I shall look at you out of the corner of my eye,
and you will say nothing. Words are the source of misunderstandings.
But you will sit a little closer to me, every day . . . “

The next day the little prince came back.

“It would have been better to come back at the same hour,” said the fox.
“If for example, you came at four o’clock in the afternoon,
then at three o’clock I shall begin to be happy. I shall feel happier and happier
as the hour advances. At four o’clock, I shall be worrying and jumping about.
I shall show you how happy I am! But if you come at just any time,
I shall never know at what hour my heart is ready to greet you . . .
One must observe the proper rites . . . “

“What is a rite?” asked the little prince.

“Those also are actions too often neglected,” said the fox. “They
are what make one day different from other days, one hour different
from other hours. There is a rite, for example, among my hunters. Every
Thursday they dance with the village girls. So Thursday is a wonderful
day for me! I can take a walk as far as the vineyards. But if the
hunters danced at just any time, every day would be like every other
day, and I should never have any vacation at all.”

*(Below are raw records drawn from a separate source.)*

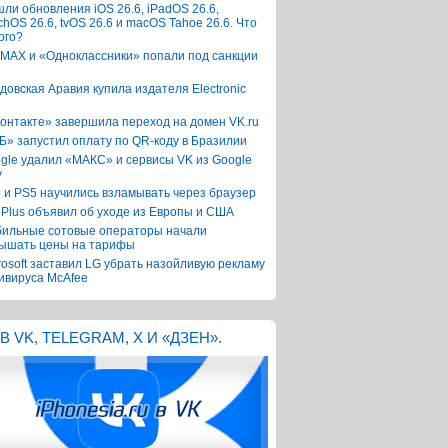
ли обновления iOS 26.6, iPadOS 26.6,
chOS 26.6, tvOS 26.6 и macOS Tahoe 26.6. Что
ого?
 MAX и «Одноклассники» попали под санкции
довская Аравия купила издателя Electronic
онтакте» завершила переход на домен VK.ru
Б» запустил оплату по QR-коду в Бразилии
gle удалил «МАКС» и сервисы VK из Google
y
 и PS5 научились взламывать через браузер
Plus объявил об уходе из Европы и США
ильные сотовые операторы начали
ышать цены на тарифы
rosoft заставил LG убрать назойливую рекламу
ивируса McAfee
В VK, TELEGRAM, X И «ДЗЕН».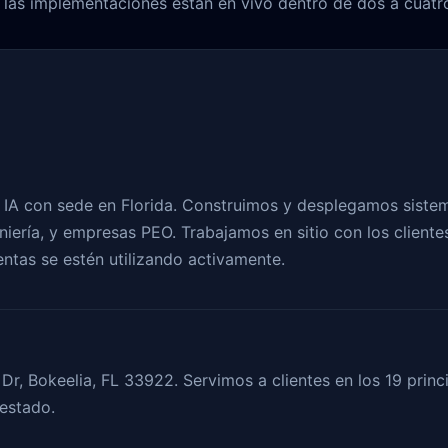
las implementaciones están en vivo dentro de dos a cuatr
IA con sede en Florida. Construimos y desplegamos sistem
eniería, y empresas PEO. Trabajamos en sitio con los clien
entas se estén utilizando activamente.
 Dr, Bokeelia, FL 33922. Servimos a clientes en los 19 prin
 estado.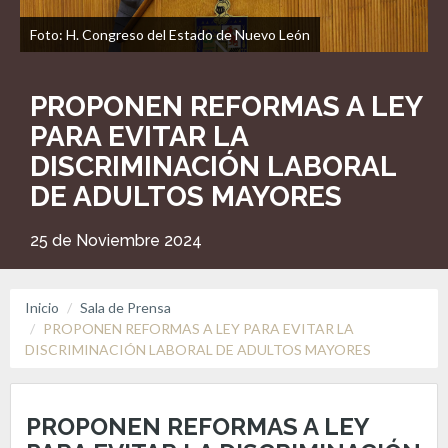
Foto: H. Congreso del Estado de Nuevo León
PROPONEN REFORMAS A LEY
PARA EVITAR LA
DISCRIMINACIÓN LABORAL
DE ADULTOS MAYORES
25 de Noviembre 2024
Inicio
Sala de Prensa
PROPONEN REFORMAS A LEY PARA EVITAR LA
DISCRIMINACIÓN LABORAL DE ADULTOS MAYORES
PROPONEN REFORMAS A LEY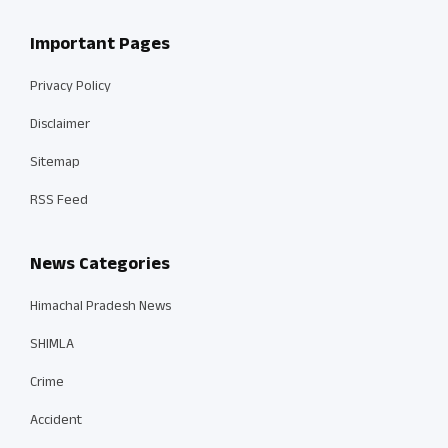
Important Pages
Privacy Policy
Disclaimer
Sitemap
RSS Feed
News Categories
Himachal Pradesh News
SHIMLA
Crime
Accident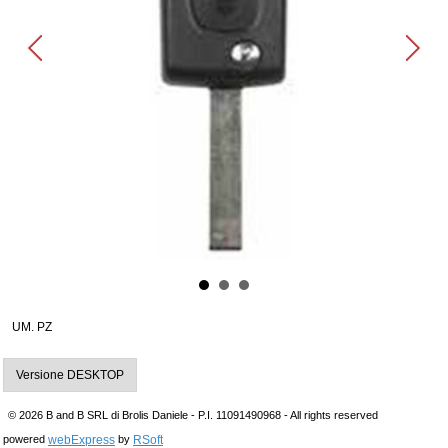
UM. PZ
Versione DESKTOP
© 2026 B and B SRL di Brolis Daniele - P.I. 11091490968 - All rights reserved
webExpress
RSoft
powered
by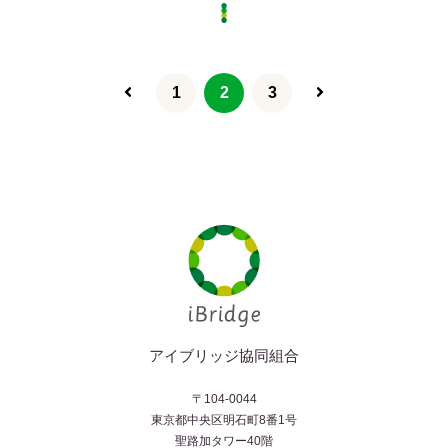
1
2
3
アイブリッジ協同組合
〒104-0044
東京都中央区明石町8番1号
聖路加タワー40階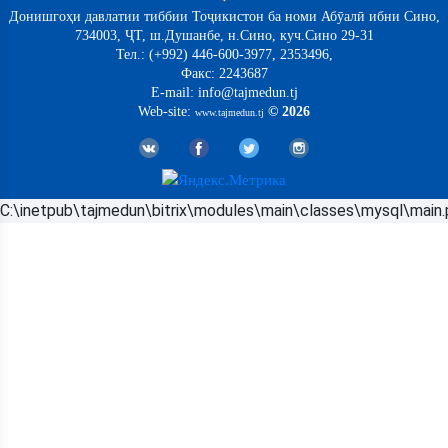
Донишгоҳи давлатии тиббии Тоҷикистон ба номи Абӯалӣ ибни Сино,
734003, ҶТ, ш.Душанбе, н.Сино, куч.Сино 29-31
Тел.: (+992) 446-600-3977, 2353496,
Факс: 2243687
E-mail: info@tajmedun.tj
Web-site:
© 2026
www.tajmedun.tj
C:\inetpub\tajmedun\bitrix\modules\main\classes\mysql\main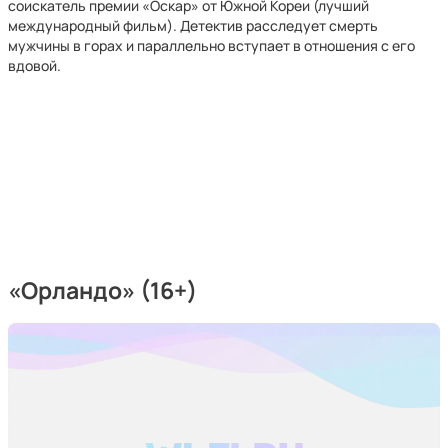
соискатель премии «Оскар» от Южной Кореи (лучший
международный фильм). Детектив расследует смерть
мужчины в горах и параллельно вступает в отношения с его
вдовой.
«Орландо» (16+)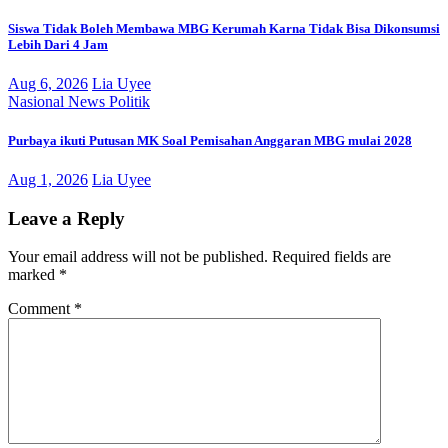
Siswa Tidak Boleh Membawa MBG Kerumah Karna Tidak Bisa Dikonsumsi
Lebih Dari 4 Jam
Aug 6, 2026
Lia Uyee
Nasional
News
Politik
Purbaya ikuti Putusan MK Soal Pemisahan Anggaran MBG mulai 2028
Aug 1, 2026
Lia Uyee
Leave a Reply
Your email address will not be published.
Required fields are
marked
*
Comment
*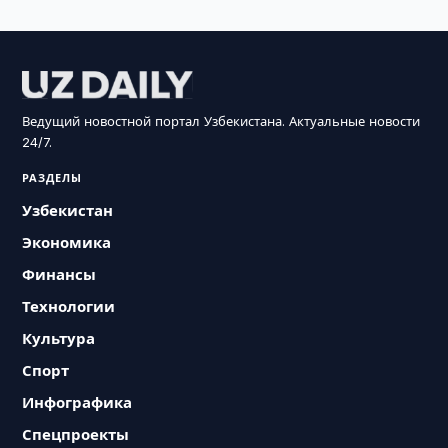
Ведущий новостной портал Узбекистана. Актуальные новости
24/7.
РАЗДЕЛЫ
Узбекистан
Экономика
Финансы
Технологии
Культура
Спорт
Инфографика
Спецпроекты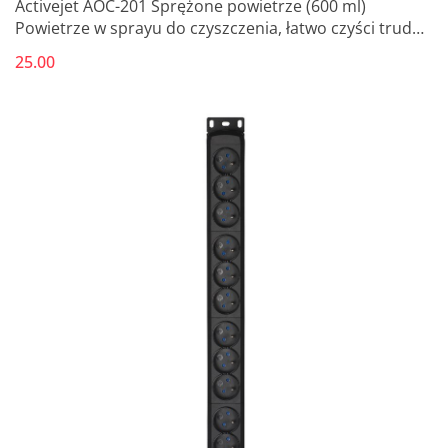
Activejet AOC-201 Sprężone powietrze (600 ml)
Powietrze w sprayu do czyszczenia, łatwo czyści trudno
dostępne miejsca.
25.00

So the little prince tamed the fox. And when the hour of his departure drew near–

“Ah,” said the fox, “I shall cry.”

“It is your own fault,” said the little prince. “I never wished you any sort of harm;
but you wanted me to tame you . . . “

“Yes, that is so,” said the fox.

“But now you are going to cry!” said the little prince.

“Yes, that is so,” said the fox.

“Then it has done you no good at all!”

“It has done me good,” said the fox, “because of the color of the wheat fields.”
And then he added: “Go and look again at the roses.
You will understand now that yours is unique in all the world.
Then come back to say goodbye to me, and I will make you a present of a secret.”

The little prince went away, to look again at the roses.

“You are not at all like my rose,” he said. “As yet you are nothing.
No one has tamed you, and you have tamed no one.
You are like my fox when I first knew him. He was only a fox
like a hundred thousand other foxes. But I have made a friend,
and now he is unique in all the world.”

And the roses were very much embarrassed.

“You are beautiful, but you are empty,” he went on.
“One could not die for you. To be sure, an ordinary passerby would think
that my rose looked just like you–the rose that belongs to me.
But in herself alone she is more important than all the hundreds of you
other roses: because it is she that I have watered; because it is she
that I have put under the glass globe; because it is for her
that I have killed the caterpillars (except the two or three we saved
to become butterflies); because it is she that I have listened to,
when she grumbled, or boasted, or even sometimes when she said nothing.
Because she is my rose.”

And he went back to meet the fox. “Goodbye,” he said.

“Goodbye,” said the fox. “And now here is my secret, a very simple secret:
It is only with the heart that one can see rightly; what is essential is invisible to the eye.”

“What is essential is invisible to the eye,” the little prince repeated, so that he would be sure to remember.

“It is the time you have wasted for your rose that makes your rose so important.

“It is the time I have wasted for my rose—” said the little prince so he would be sure to remember.

“Men have forgotten this truth,” said the fox. “But you must not forget it.
You become responsible, forever, for what you have tamed.
You are responsible for your rose . . . “

“I am responsible for my rose,” the little prince repeated,
so that he would be sure to remember.